(TASK DESCRIPTION) Where the lines below hold images, skip those and copy every word exactly.

*** Opening DATASET RECORDS ***

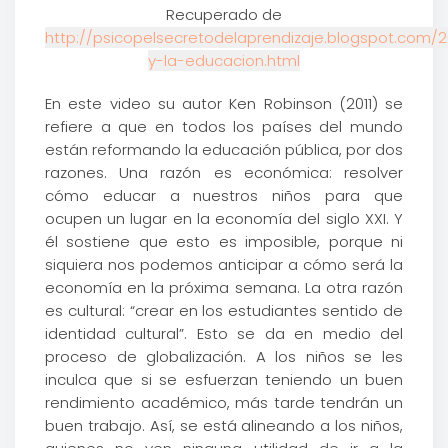
Recuperado de
http://psicopelsecretodelaprendizaje.blogspot.com/2
y-la-educacion.html
En este video su autor Ken Robinson (2011) se
refiere a que en todos los países del mundo
están reformando la educación pública, por dos
razones. Una razón es económica: resolver
cómo educar a nuestros niños para que
ocupen un lugar en la economía del siglo XXI. Y
él sostiene que esto es imposible, porque ni
siquiera nos podemos anticipar a cómo será la
economía en la próxima semana. La otra razón
es cultural: “crear en los estudiantes sentido de
identidad cultural”. Esto se da en medio del
proceso de globalización. A los niños se les
inculca que si se esfuerzan teniendo un buen
rendimiento académico, más tarde tendrán un
buen trabajo. Así, se está alineando a los niños,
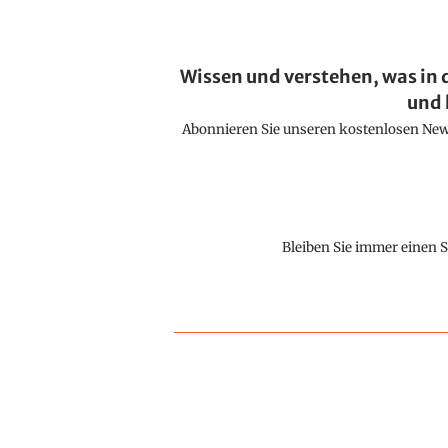
Wissen und verstehen, was in 
und 
Abonnieren Sie unseren kostenlosen Newsl
Bleiben Sie immer einen S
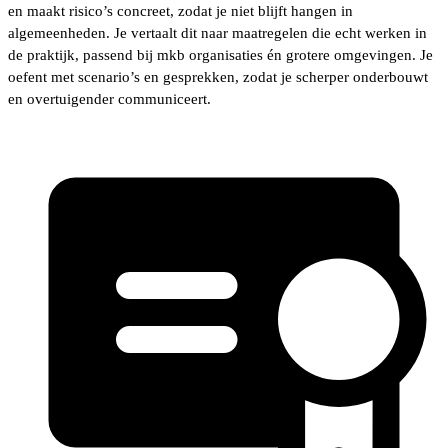
en maakt risico’s concreet, zodat je niet blijft hangen in
algemeenheden. Je vertaalt dit naar maatregelen die echt werken in
de praktijk, passend bij mkb organisaties én grotere omgevingen. Je
oefent met scenario’s en gesprekken, zodat je scherper onderbouwt
en overtuigender communiceert.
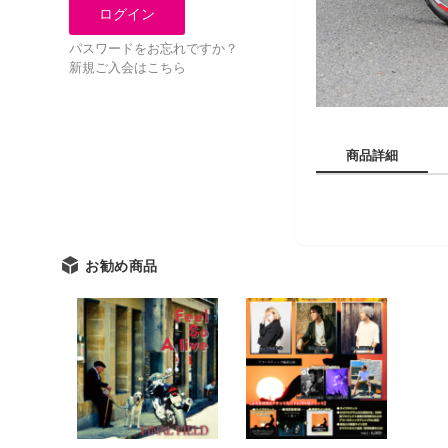
パスワードをお忘れですか？
新規ご入会はこちら
商品詳細
お勧め商品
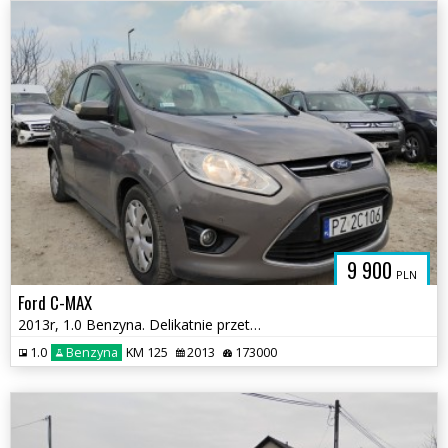
9 900
PLN
Ford C-MAX
2013r, 1.0 Benzyna. Delikatnie przetarty lewy bok. Jeździ.
1.0
Benzyna
KM 125
2013
173000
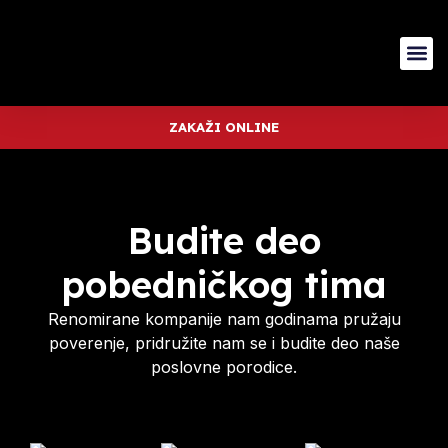
ZAKAŽI ONLINE
Budite deo
pobedničkog tima
Renomirane kompanije nam godinama pružaju
poverenje, pridružite nam se i budite deo naše
poslovne porodice.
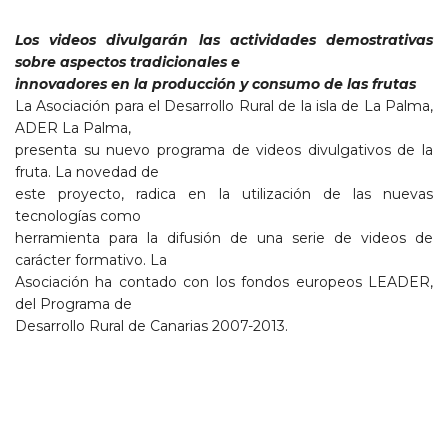
Los videos divulgarán las actividades demostrativas
sobre aspectos tradicionales e
innovadores en la producción y consumo de las frutas
La Asociación para el Desarrollo Rural de la isla de La Palma,
ADER La Palma,
presenta su nuevo programa de videos divulgativos de la
fruta. La novedad de
este proyecto, radica en la utilización de las nuevas
tecnologías como
herramienta para la difusión de una serie de videos de
carácter formativo. La
Asociación ha contado con los fondos europeos LEADER,
del Programa de
Desarrollo Rural de Canarias 2007-2013.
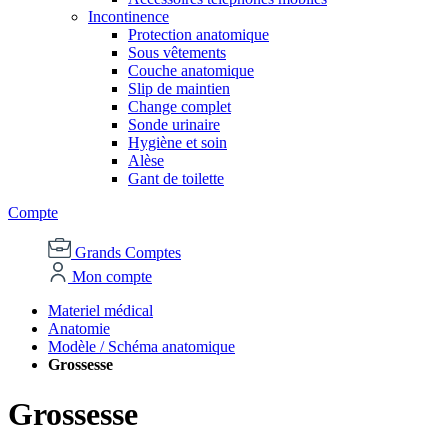
Incontinence
Protection anatomique
Sous vêtements
Couche anatomique
Slip de maintien
Change complet
Sonde urinaire
Hygiène et soin
Alèse
Gant de toilette
Compte
Grands Comptes
Mon compte
Materiel médical
Anatomie
Modèle / Schéma anatomique
Grossesse
Grossesse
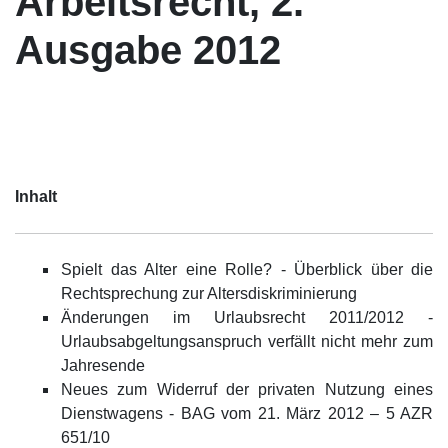
Arbeitsrecht, 2.
Ausgabe 2012
Inhalt
Spielt das Alter eine Rolle? - Überblick über die
Rechtsprechung zur Altersdiskriminierung
Änderungen im Urlaubsrecht 2011/2012 -
Urlaubsabgeltungsanspruch verfällt nicht mehr zum
Jahresende
Neues zum Widerruf der privaten Nutzung eines
Dienstwagens - BAG vom 21. März 2012 – 5 AZR
651/10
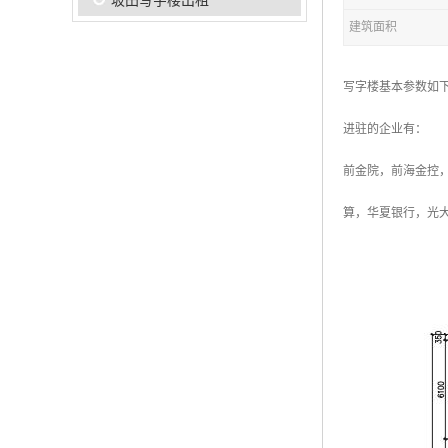
坂田写字楼出租
建筑面积
写字楼基本参数如下
进驻的企业有：
前金院，前海金控，
算，华夏银行，光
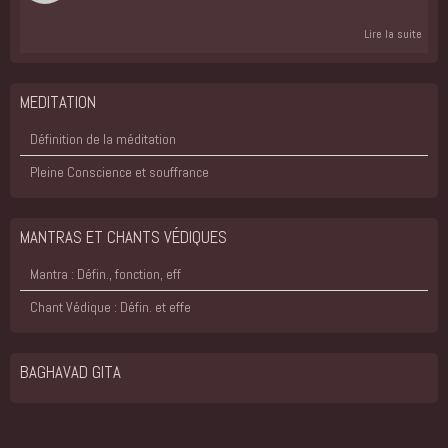
Lire la suite
MEDITATION
Définition de la méditation
Pleine Conscience et souffrance
MANTRAS ET CHANTS VÉDIQUES
Mantra : Défin., fonction, eff
Chant Védique : Défin. et effe
BAGHAVAD GITA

*** Closing DATASET RECORDS ***

(WORKED SOLUTION)
Recuperado de
http://psicopelsecretodelaprendizaje.blogspot.com/2
y-la-educacion.html
En este video su autor Ken Robinson (2011) se
refiere a que en todos los países del mundo
están reformando la educación pública, por dos
razones. Una razón es económica: resolver
cómo educar a nuestros niños para que
ocupen un lugar en la economía del siglo XXI. Y
él sostiene que esto es imposible, porque ni
siquiera nos podemos anticipar a cómo será la
economía en la próxima semana. La otra razón
es cultural: “crear en los estudiantes sentido de
identidad cultural”. Esto se da en medio del
proceso de globalización. A los niños se les
inculca que si se esfuerzan teniendo un buen
rendimiento académico, más tarde tendrán un
buen trabajo. Así, se está alineando a los niños,
Wissen und verstehen, was in 
und 
Abonnieren Sie unseren kostenlosen Newsl
Bleiben Sie immer einen S
en maakt risico’s concreet, zodat je niet blijft hangen in
algemeenheden. Je vertaalt dit naar maatregelen die echt werken in
de praktijk, passend bij mkb organisaties én grotere omgevingen. Je
oefent met scenario’s en gesprekken, zodat je scherper onderbouwt
en overtuigender communiceert.
パスワードをお忘れですか？
新規ご入会はこちら
商品詳細
お勧め商品
9 900
PLN
Ford C-MAX
2013r, 1.0 Benzyna. Delikatnie przetarty lewy bok. Jeździ.
1.0
Benzyna
KM 125
2013
173000
ZAKAŽI ONLINE
Budite deo
pobedničkog tima
Renomirane kompanije nam godinama pružaju
poverenje, pridružite nam se i budite deo naše
poslovne porodice.
Los videos divulgarán las actividades demostrativas
sobre aspectos tradicionales e
innovadores en la producción y consumo de las frutas
La Asociación para el Desarrollo Rural de la isla de La Palma,
ADER La Palma,
presenta su nuevo programa de videos divulgativos de la
fruta. La novedad de
este proyecto, radica en la utilización de las nuevas
tecnologías como
herramienta para la difusión de una serie de videos de
carácter formativo. La
Asociación ha contado con los fondos europeos LEADER,
del Programa de
Desarrollo Rural de Canarias 2007-2013.
Incontinence
Protection anatomique
Sous vêtements
Couche anatomique
Slip de maintien
Change complet
Sonde urinaire
Hygiène et soin
Alèse
Gant de toilette
Compte
Grands Comptes
Mon compte
Materiel médical
Anatomie
Modèle / Schéma anatomique
Grossesse
Grossesse
Arbeitsrecht, 2.
Ausgabe 2012
Inhalt
Spielt das Alter eine Rolle? - Überblick über die
Rechtsprechung zur Altersdiskriminierung
Änderungen im Urlaubsrecht 2011/2012 -
Urlaubsabgeltungsanspruch verfällt nicht mehr zum
Jahresende
Neues zum Widerruf der privaten Nutzung eines
Dienstwagens - BAG vom 21. März 2012 – 5 AZR
651/10
坂田写字楼出租
建筑面积
写字楼基本参数如下
进驻的企业有：
前金院，前海金控，
算，华夏银行，光
Lire la suite
MEDITATION
Définition de la méditation
Pleine Conscience et souffrance
MANTRAS ET CHANTS VÉDIQUES
Mantra : Défin., fonction, eff
Chant Védique : Défin. et effe
BAGHAVAD GITA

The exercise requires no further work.